During this investigation, it may seem like there is a growing number of children with hepatitis, but this might not be the full picture. These may not be new cases of hepatitis, and they may not be linked to this current investigation.

CDC is also examining national data sources to look at trends in hepatitis in children (including disease requiring liver transplants), as well as any trends in adenovirus infection over several years, including before the COVID-19 pandemic.

CDC and state public health officials will continue to work in close collaboration with healthcare providers to identify and detect unusual patterns or clusters of hepatitis in children. As soon as they find clues, they will quickly share guidelines to prevent further disease.


CDC is asking healthcare providers to consider testing for adenovirus in pediatric patients with hepatitis of unknown origin, and to report any possible cases of hepatitis to their local or state public health authorities.

CDC is working closely with laboratories around the country to determine the best testing practices. CDC will share additional information as it becomes available. We are making recommendations for healthcare providers and laboratories about how to submit specimens for testing.

CDC is also engaging public health partner organizations to share information and make sure we are prepared to diagnose and treat additional cases. CDC will work with these partners to quickly disseminate a list of laboratories able to do adenovirus testing or typing.

Sharing Information

  • CDC has sent out a HAN (Health Alert Network) notification to healthcare providers and public health partners to help clinicians and state health departments learn more, including how to report any other potential cases they have identified. Additional HAN notifications are planned when there are clinical or laboratory updates.

What Parents Can Do

Hearing about severe liver disease in children can be concerning. If you have any questions about your child’s health, call your child’s healthcare provider. Other things you can do are:

  • Be aware of the symptoms of liver inflammation, which include:
    • fever
    • fatigue
    • loss of appetite
    • nausea
    • vomiting
    • abdominal pain
    • dark urine
    • light-colored stools (poop)
    • joint pain
    • jaundice (yellowing of the skin)
  • Keep children up to date on all their vaccinations.
  • Help your child take everyday actions to help prevent disease, like:
    • washing hands often,
    • avoiding people who are sick,
    • covering coughs and sneezes, and
    • teaching them to avoid touching the eyes, nose, or mouth.

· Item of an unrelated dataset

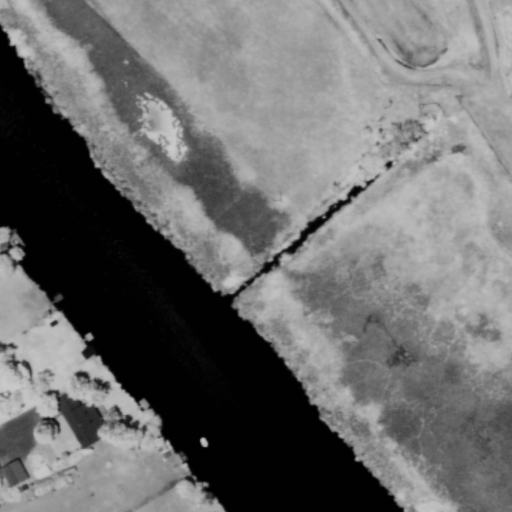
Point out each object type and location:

Learn more about adenovirus.

How CDC Investigates New Clusters of Illness

Investigating the occurrence of more than the expected number of cases of an illness is a multistep process focused on answering three questions:

  • “What is the problem?”
  • “What is the cause?”
  • “What can we do about it?”

What is the problem?

To identify the problem, CDC creates a “case definition.” A case definition provides a common understanding of who has the illness and helps investigators as they collect data on those cases. The data collected helps scientists understand the size, timing, severity, and possible cause of the illness. Investigators keep track of the cases over time.

What is the cause?

The next step is to develop and assess theories about how or what might be happening to cause people to get sick around the same time. Developing theories about the cause of the illness is an ongoing process. Investigators use interviews, questionnaires, and other tools to help narrow down how and where people got sick. Theories about the cause of an illness are continually changed or disproved as more information is gathered.

What can we do about it?

As investigators identify the likely cause of the illness, they implement disease control and prevention activities to prevent the spread of the disease. Scientists continue to count the number of new cases and monitor the situation to determine if prevention measures are working and disease spread is being controlled.

Public health officials choose measures to control the spread of the illness based on the information available to them. Measures can change as the investigation goes on.